Firman Allah.” Di lain pihak, terdapat banyak ulama yang membolehkan bahkan menganjurkan ziarah kubur dengan diisi perkara-perkara baik, seperti membaca al-Qur’an, berdoa kepada Allah dengan diawali tawasulan pada Nabi maupun orang saleh didalamnya, dan seterusnya. Pembahasan ini juga bagian dari wilayah furu’iyah-khilafiyah, dan sangat wajar terdapat perbedaan diantara ulama.

Ketiga. Berangkat dari Mabadi’ al-Irsyad yang disarikan dari ajaran pemurnian yang disampaikan Surkati. Latarbelakang peletakan Mabadi’ ini didasari berbagai sebab, seperti kemunduran umat masyarakat saat itu (dianggap) karena meluasnya wabah takhayul, bid’ah, kesyirikan, takhayul dan seterusnya. Oleh karenanya, isi Mabadi’ tidak jauh dari tema purifikasi atau pemurnian ajaran.

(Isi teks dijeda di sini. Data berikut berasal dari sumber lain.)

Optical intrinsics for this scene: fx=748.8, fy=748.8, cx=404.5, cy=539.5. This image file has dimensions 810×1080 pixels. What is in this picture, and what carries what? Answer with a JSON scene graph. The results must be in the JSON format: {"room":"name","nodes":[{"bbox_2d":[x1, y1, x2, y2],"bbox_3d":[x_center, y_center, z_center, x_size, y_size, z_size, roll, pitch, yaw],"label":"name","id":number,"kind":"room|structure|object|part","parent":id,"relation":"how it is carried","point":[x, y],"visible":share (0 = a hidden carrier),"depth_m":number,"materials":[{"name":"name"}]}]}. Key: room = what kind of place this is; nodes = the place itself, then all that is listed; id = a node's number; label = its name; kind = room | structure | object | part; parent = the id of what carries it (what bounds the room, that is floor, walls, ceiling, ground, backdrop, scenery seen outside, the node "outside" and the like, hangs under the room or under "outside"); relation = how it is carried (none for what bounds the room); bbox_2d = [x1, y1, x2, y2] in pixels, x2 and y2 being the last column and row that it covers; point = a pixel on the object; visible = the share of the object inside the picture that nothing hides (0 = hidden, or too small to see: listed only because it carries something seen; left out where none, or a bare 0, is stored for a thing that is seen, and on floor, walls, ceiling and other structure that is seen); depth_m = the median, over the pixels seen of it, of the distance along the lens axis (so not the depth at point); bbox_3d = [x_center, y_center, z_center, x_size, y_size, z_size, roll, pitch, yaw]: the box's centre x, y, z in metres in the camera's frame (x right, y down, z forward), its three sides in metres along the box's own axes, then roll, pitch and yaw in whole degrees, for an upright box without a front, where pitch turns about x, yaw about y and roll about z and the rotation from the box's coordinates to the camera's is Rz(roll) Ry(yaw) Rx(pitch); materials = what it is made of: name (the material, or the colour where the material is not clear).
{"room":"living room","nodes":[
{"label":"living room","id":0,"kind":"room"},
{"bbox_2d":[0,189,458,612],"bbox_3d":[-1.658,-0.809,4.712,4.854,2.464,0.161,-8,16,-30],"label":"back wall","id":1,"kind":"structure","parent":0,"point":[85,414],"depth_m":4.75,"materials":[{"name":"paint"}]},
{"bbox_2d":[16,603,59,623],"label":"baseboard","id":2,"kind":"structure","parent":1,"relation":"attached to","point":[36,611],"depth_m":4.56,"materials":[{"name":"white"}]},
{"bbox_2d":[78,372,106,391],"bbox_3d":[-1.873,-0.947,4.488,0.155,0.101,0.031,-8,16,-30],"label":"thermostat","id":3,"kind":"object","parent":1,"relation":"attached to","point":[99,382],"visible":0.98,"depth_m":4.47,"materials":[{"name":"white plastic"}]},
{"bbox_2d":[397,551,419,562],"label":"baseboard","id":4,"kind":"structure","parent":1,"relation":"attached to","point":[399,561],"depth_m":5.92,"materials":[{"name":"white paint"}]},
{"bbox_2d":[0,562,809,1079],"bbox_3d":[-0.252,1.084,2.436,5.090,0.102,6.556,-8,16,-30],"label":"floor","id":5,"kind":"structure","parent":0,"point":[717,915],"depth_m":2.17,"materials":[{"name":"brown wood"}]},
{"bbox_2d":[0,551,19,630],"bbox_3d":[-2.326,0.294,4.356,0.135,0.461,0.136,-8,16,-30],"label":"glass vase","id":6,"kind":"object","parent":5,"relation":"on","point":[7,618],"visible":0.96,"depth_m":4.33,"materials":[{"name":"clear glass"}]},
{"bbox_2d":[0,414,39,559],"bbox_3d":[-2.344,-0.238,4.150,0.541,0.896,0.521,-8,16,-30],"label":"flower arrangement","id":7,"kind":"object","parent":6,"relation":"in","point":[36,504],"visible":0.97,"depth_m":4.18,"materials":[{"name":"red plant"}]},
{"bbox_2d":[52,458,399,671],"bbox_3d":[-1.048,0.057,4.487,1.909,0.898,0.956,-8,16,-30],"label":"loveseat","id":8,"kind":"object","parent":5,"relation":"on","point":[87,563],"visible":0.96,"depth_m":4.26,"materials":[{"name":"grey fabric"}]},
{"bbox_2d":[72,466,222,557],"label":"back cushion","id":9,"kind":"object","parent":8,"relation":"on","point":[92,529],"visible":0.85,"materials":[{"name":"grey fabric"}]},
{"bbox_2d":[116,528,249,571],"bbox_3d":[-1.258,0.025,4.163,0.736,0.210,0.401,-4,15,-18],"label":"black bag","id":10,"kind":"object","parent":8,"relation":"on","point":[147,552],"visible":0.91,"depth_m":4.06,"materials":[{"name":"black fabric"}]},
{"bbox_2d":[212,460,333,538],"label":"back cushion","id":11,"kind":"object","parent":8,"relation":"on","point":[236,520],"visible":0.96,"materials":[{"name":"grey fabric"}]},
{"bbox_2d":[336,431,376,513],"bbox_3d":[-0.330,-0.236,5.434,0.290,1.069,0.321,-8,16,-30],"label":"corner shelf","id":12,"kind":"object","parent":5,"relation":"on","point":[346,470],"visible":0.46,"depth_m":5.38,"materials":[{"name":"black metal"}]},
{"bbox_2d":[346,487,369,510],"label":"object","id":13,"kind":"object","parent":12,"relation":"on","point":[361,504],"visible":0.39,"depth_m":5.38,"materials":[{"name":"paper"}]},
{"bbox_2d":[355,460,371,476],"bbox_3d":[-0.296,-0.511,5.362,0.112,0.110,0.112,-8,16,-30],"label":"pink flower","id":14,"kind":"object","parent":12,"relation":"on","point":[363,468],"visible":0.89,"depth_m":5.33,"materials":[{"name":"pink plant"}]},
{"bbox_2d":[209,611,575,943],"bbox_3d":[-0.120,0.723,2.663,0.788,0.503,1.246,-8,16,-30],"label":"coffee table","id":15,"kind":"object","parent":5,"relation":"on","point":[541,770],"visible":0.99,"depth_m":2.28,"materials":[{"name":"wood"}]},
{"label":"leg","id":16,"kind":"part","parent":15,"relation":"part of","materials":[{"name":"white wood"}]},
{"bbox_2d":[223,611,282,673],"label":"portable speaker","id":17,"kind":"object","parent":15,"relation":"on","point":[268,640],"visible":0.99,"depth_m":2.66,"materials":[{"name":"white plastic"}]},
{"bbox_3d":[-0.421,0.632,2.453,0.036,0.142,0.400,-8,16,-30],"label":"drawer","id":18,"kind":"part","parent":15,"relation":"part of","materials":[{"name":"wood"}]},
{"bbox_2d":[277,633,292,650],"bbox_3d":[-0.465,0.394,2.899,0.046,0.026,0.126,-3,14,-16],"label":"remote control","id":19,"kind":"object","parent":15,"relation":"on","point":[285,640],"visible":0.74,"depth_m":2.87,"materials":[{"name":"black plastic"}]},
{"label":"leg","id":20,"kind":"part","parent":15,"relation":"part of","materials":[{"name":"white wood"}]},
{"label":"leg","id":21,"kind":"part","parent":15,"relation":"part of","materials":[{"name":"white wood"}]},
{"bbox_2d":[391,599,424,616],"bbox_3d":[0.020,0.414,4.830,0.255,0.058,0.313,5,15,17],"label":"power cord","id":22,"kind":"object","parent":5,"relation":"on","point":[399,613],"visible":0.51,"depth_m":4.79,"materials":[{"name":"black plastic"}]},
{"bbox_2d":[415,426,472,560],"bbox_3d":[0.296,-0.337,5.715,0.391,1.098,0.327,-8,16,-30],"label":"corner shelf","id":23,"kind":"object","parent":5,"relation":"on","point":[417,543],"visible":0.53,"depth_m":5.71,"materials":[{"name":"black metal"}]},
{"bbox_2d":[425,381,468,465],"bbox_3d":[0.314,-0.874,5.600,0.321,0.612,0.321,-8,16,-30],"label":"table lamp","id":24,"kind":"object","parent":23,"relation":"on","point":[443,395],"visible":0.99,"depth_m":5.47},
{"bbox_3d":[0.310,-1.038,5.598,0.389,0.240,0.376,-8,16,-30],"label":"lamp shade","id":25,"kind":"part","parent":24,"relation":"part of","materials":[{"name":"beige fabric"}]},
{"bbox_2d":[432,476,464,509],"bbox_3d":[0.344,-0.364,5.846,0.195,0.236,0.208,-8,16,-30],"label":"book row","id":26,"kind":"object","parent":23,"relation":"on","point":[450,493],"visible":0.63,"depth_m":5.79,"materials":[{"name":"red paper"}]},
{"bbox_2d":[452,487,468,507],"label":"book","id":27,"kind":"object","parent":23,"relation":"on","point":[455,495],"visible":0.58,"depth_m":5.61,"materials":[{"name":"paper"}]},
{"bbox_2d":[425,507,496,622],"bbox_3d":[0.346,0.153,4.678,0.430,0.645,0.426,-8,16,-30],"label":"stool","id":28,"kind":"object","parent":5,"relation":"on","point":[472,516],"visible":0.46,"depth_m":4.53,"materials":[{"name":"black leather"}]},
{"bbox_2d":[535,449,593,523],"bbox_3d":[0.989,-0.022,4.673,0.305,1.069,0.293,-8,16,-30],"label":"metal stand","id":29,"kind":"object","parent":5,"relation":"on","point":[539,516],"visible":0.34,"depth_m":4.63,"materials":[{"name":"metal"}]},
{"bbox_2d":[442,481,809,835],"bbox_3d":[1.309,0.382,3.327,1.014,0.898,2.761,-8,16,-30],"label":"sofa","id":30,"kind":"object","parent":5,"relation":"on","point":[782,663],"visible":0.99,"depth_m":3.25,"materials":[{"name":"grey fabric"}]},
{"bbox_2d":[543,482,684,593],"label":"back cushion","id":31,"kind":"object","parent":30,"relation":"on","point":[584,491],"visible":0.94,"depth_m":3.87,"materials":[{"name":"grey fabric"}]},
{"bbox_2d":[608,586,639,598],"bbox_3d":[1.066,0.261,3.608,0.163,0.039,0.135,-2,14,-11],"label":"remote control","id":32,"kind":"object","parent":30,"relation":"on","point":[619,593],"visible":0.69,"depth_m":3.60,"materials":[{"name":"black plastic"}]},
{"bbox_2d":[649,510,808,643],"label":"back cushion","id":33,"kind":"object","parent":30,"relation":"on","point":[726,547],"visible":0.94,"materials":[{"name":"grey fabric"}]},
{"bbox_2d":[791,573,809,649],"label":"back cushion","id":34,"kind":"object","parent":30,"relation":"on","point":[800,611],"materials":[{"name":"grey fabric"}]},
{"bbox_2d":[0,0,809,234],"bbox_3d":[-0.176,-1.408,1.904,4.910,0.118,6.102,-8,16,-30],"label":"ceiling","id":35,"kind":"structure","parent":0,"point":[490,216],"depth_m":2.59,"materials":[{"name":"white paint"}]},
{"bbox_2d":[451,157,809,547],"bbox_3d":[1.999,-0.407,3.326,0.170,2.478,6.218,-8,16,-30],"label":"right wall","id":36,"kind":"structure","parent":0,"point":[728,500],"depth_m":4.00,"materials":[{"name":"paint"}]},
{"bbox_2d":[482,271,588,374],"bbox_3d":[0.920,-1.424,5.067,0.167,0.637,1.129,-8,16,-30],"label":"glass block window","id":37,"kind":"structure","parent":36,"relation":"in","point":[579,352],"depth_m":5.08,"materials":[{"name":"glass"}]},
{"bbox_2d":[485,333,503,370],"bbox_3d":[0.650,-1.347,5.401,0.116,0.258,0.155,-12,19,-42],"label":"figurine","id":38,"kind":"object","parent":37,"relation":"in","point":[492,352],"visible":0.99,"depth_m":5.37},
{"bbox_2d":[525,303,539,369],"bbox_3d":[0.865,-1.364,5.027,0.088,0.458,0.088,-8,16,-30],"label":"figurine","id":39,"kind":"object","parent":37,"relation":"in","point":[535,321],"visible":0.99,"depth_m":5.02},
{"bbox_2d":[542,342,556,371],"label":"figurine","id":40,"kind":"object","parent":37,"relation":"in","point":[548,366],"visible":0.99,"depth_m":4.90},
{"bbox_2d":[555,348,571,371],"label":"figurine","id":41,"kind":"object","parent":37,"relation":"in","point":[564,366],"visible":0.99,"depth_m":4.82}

Pada titik ini, jika mengikuti “tesis” klasifikasi periode pembaharuan diatas, penulis sampai pada kesimpulan bahwa pembaharuan Syaikh Ahmad Surkati pada bidang pendidikan banyak terpengaruh oleh Muhammad Abduh di Mesir. Sementara dalam bidang keagamaan, pemikirannya tidak jauh berbeda dengan apa yang diperjuangkan oleh Ibn Taimiyah yang kemudian dilanjutkan oleh Muhammad Ibn Abd al-Wahab di Hijaz saat itu.

Fokus utamanya adalah pada tema purifikasi atau pemurnian ajaran yang ia anggap telah jauh dan banyak menyimpang dari sumber asli agama Islam; Quran dan Hadits. Sebab fatwa-fatwa dan bukunya banyak berkutat pada wilayah furu’iyah yang ia bawa pada wilayah ushuliyah yang kemudian melahirkan “bid’ah”, “sesat”, “munkar”, “syirik” dan seterusnya. Corak pemikiran seperti ini akan mudah kita temukan saat kita telaah dan baca buku-buku Ibn Taimiyah dan Muhammad Ibn abd al-Wahab.